MATERIAL FOR THIS EXERCISE:

---+---

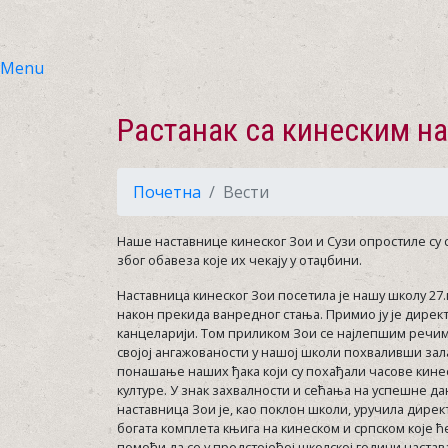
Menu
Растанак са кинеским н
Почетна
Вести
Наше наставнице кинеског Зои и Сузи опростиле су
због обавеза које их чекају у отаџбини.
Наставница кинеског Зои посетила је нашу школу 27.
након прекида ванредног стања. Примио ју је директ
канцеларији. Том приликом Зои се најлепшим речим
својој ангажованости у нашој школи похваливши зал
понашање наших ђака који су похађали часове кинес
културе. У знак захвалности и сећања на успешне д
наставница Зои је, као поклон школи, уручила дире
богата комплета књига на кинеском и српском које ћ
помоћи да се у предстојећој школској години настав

---+---

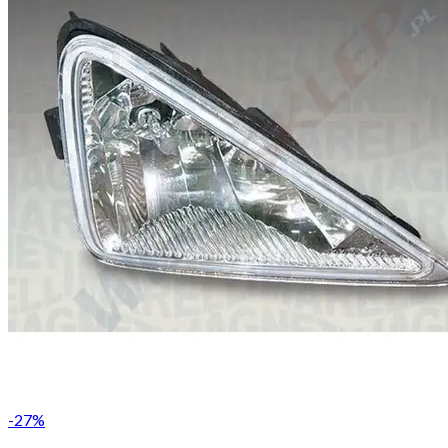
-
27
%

---+---

PROBLEM REQUIREMENTS: Of all the entries above, output exactly the lines between the one holding "након прекида ванредног" and the one holding "помоћи да се", inclusive.

TASK RESPONSE:
након прекида ванредног стања. Примио ју је директ
канцеларији. Том приликом Зои се најлепшим речим
својој ангажованости у нашој школи похваливши зал
понашање наших ђака који су похађали часове кинес
културе. У знак захвалности и сећања на успешне д
наставница Зои је, као поклон школи, уручила дире
богата комплета књига на кинеском и српском које ћ
помоћи да се у предстојећој школској години настав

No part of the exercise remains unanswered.